Upon returning to Hillsboro, Lt. William Josyln of the 21st New York determined to retrieve the abandoned artillery and received permission from Gen. Duffié to do so. Accompanied by 18 troopers, Josyln arrived at Heaton's Crossroads to discover the guns had already been taken away by the Confederates. They also encountered a small detachment of Confederate partisans, either from Mosby's Rangers or John Mobberly's gang, dressed in Federal uniforms, who they took to be friendly soldiers. After gaining the confidence of the troopers the Rangers killed the 18 enlisted men and took Josyln prisoner.

===Woodgrove===
As the day drew to a close, the last of Early's force except Johnson, who went into camp at Woodgrove southwest of Hillsboro and now acting as a rearguard, crossed the Blue Ridge and Shenandoah River and made camp around Berryville.
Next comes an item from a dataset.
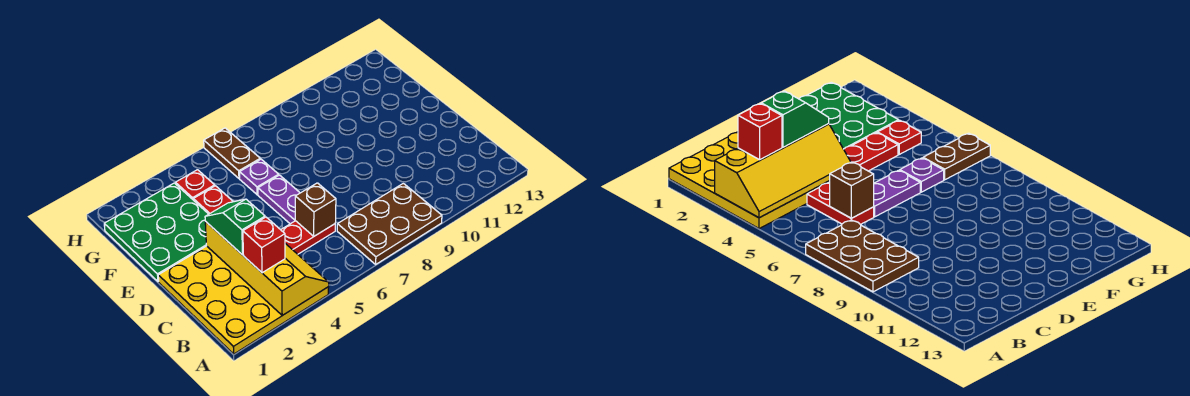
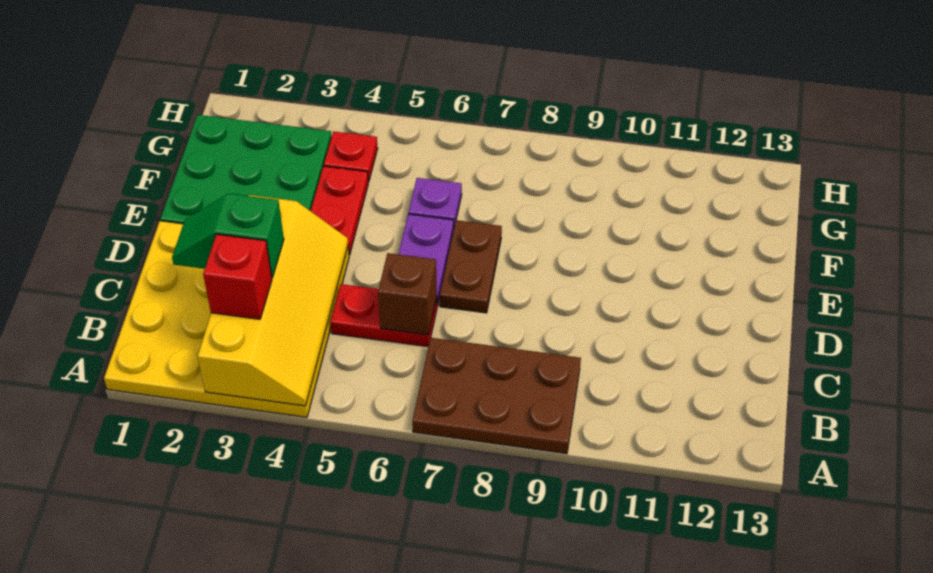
green 1x2 slope [205,199,265,255] -> green 1x2 slope turned to [172,194,284,277]
brown 1x2 plate [204,128,260,178] -> brown 1x2 plate moved to [440,220,502,313]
The two Union commands, now in communication with each other set out to rendezvous at Heaton's Crossroads. As the Crook set out from Hillsboro he ordered Duffié to take his cavalry on a westerly route to serve as a screen against a possible Confederate attack. The route Duffié selected took the Federals right through Woodgrove. At 9 p.m., in the twilight after sunset, Duffié's cavalry entered Woodgrove, catching Johnson's cavalry completely by surprise, due to poor picket posting. Most of the Confederates fled immediately, many leaving their horses behind, except the 8th Virginia Cavalry, who formed a line, with half of the company dismounted as skirmishers and attacked Duffié's Cavalry, enabling their comrades to make an escape. The fight was fierce but short and by the time Duffié brought up his artillery all of the Confederates including the 8th had fled, regrouping at present day Round Hill.

==Aftermath==
The Federal cavalry was successful in capturing 37 wagons, burning 43 and capturing 54 prisoners at the expense of several artillery pieces and at least 18 casualties. Because the two Federal armies could not effectively communicate they were unable to hinder Early's withdrawal and missed the best opportunity they had to date to do so. The Confederates, for their part, gained little from the day besides their passage across the Blue Ridge and a few pieces of artillery which was counterbalanced by Johnson being twice embarrassed, once at Waterford and again at Woodgrove.